A decisão, tomada por EUA, Alemanha, França, Japão, Itália, Canadá, Grã-Bretanha (além da Rússia), - e que pegou o Brasil de surpresa - confirma a dificuldade de alcançar um acordo para cortar tarifas e subsídios: como existem problemas para tratar do conteúdo, os chefes de Estado e de governo agiram sobre procedimento da negociação.

A tarefa dada ao diretor-geral da Organização Mundial do Comércio (OMC), Pascal Lamy, é positiva, porque obriga os países a focarem no objetivo. Só que vem sem o essencial: orientação política aos negociadores para fazer novas barganhas. Se Lamy até agora não colocou uma proposta de acordo agrícola e industrial na mesa, é porque sabe que será rejeitado com as posições atuais dos países.

Daí a importância da reunião desta manha entre os lideres do G-8 e dos cinco emergentes convidados (Brasil, China, Índia, África do Sul, México, além do Congo, que representa a União Africana). Se EUA, União Européia e Índia não sinalizarem com disposição de colocar novas ofertas na mesa, o novo prazo apenas empurrará por mais um mês o inevitável: o fracasso da rodada.

É na área agrícola que está o essencial do bloqueio. Os EUA estão isolados na defensiva, evitando novos cortes nos subsídios domésticos. A UE admite corte de pelo menos 51% nas tarifas agrícolas. O Brasil aceita ampliar o corte nas tarifas industriais. Mas todo mundo reclama de falta de ambição e continua guardando suas cartas na manga.

Sob pressão interna, o governo Bush já tinha sinalizado em São Petersburgo a pouca disposição na negociação bilateral com a Rússia, para a entrada de Moscou na OMC. Alegando problemas nas regras para entrada de produtos como carne bovina e frango, além de patentes, os americanos não deram o sinal verde esperado pelos russos para entrar na entidade.

No mesmo momento em que o G-8 anunciava o prazo em comunicado, no outro lado de São Petersburgo o presidente Luiz Inácio Lula da Silva comandava uma reunião com presidentes de países emergentes, preparando a posição para esta manha, na reunião que ocorrerá no Kostantinovsky Palace, onde Pedro, o Grande, fundou sua "Versailles da Rússia"', com mil quartos.

Os presidentes Lula, Hu Jintao (China), Thabo Mbeki (África do Sul), Vicente Fox (México), o primeiro-ministro Manmohad Singh (Índia) e o líder da União Africana discutiram um documento, quando o G-8, minutos antes, já tinha dado todas suas respostas em seu comunicado. Em entrevista a jornalistas brasileiros, o presidente Lula foi indagado sobre o prazo de um mês. Lula foi rápido no gatilho, não deixando transparecer que desconhecia o fato.

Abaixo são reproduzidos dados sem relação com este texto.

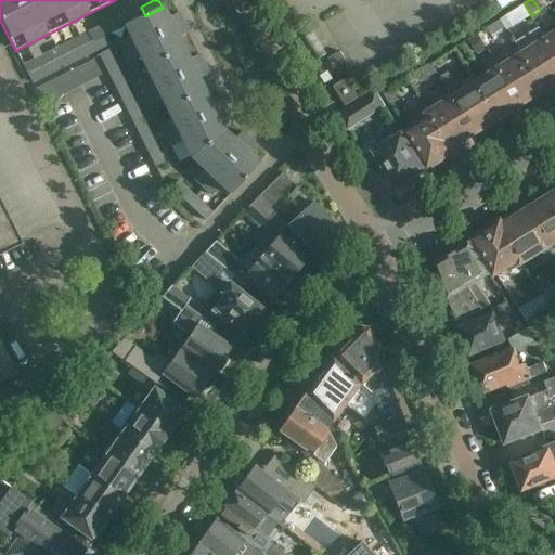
[(141,7),(125,15),(129,24),(145,16),(141,7)]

Mais tarde, o ministro das Relações Exteriores, Celso Amorim, reconheceu ter sido surpreendido. É que horas antes teve acesso a um esboço do comunicado do G-8 que não fazia essa menção. A idéia que circulava entre os negociadores do G-6, que reúne os países-chave da negociação, era de que haveria nova reunião entre os ministros na semana que vem, em Genebra.

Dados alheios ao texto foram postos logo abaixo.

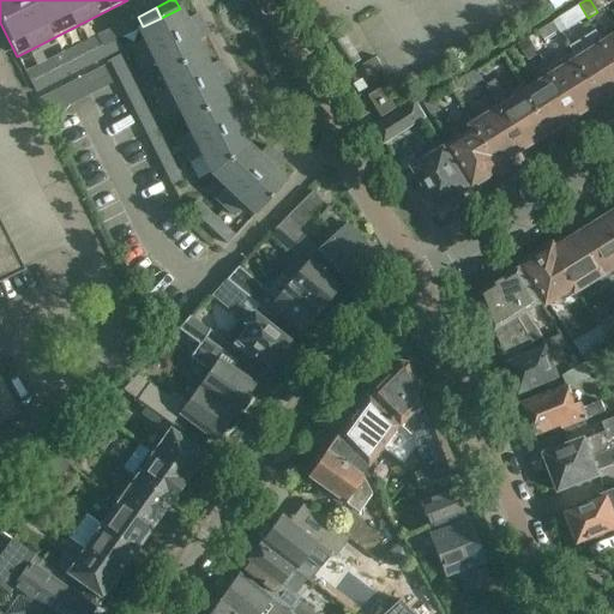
[(202,53),(196,41),(206,36),(196,14),(186,19),(180,8),(161,18),(143,26),(136,30),(140,40),(127,47),(139,70),(154,64),(158,74),(202,53)]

A partir daí, o presidente Lula tratou de ressaltar que, se for um ou 30 dias a mais, não importa. O principal é haver acordo de liberalização comercial global. E deu uma sinalização que pode ser positiva para a reunião de hoje com o G-8: o Brasil está pronto para fazer concessões, condicionado ao que receber em troca.

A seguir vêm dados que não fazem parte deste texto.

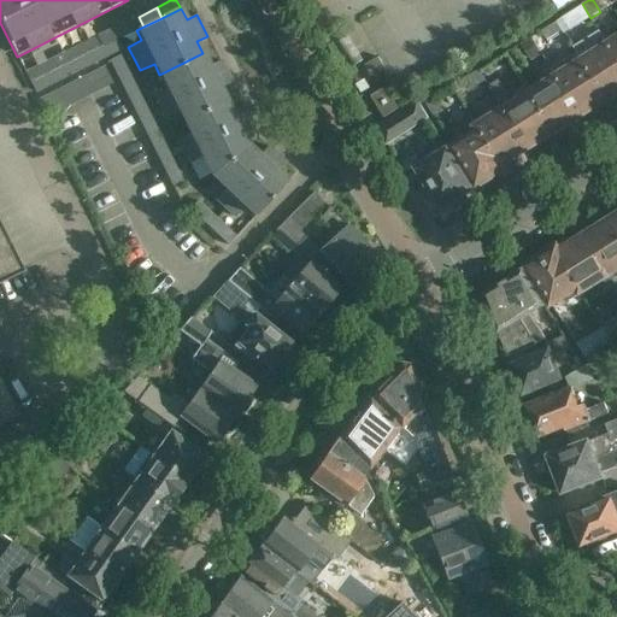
[(568,15),(557,22),(565,34),(576,27),(568,15)]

O comunicado do G-5, por sua vez, cobra mais do que promete. Exige concessão agrícola, mas não menciona concessão nas áreas industrial e de serviços. A situação tampouco poderia ser diferente. Horas antes, a negociadora-chefe americana, Susan Schwab, se reuniu com Amorim, e de novo não mostrou disposição de fazer nova oferta.

O ministro, em todo caso, se declarou "confiante" em acordo na OMC. Para Amorim, a decisão do G-8 dá "sentido de urgência e de realismo" na negociação. Outros negociadores apostam mais do que nunca no atraso ou mesmo enterro da rodada. Agosto é o mês de férias na Europa, e a própria OMC fica quase vazia.

Hoje, o G-5 pedirá ao G-8 mais assistência aos países mais pobres. A resposta já estava ontem no anúncio do grupo dos ricos: um pacote de US$ 4 bilhões para ajudar países pobres a se ajustarem à liberalização comercial.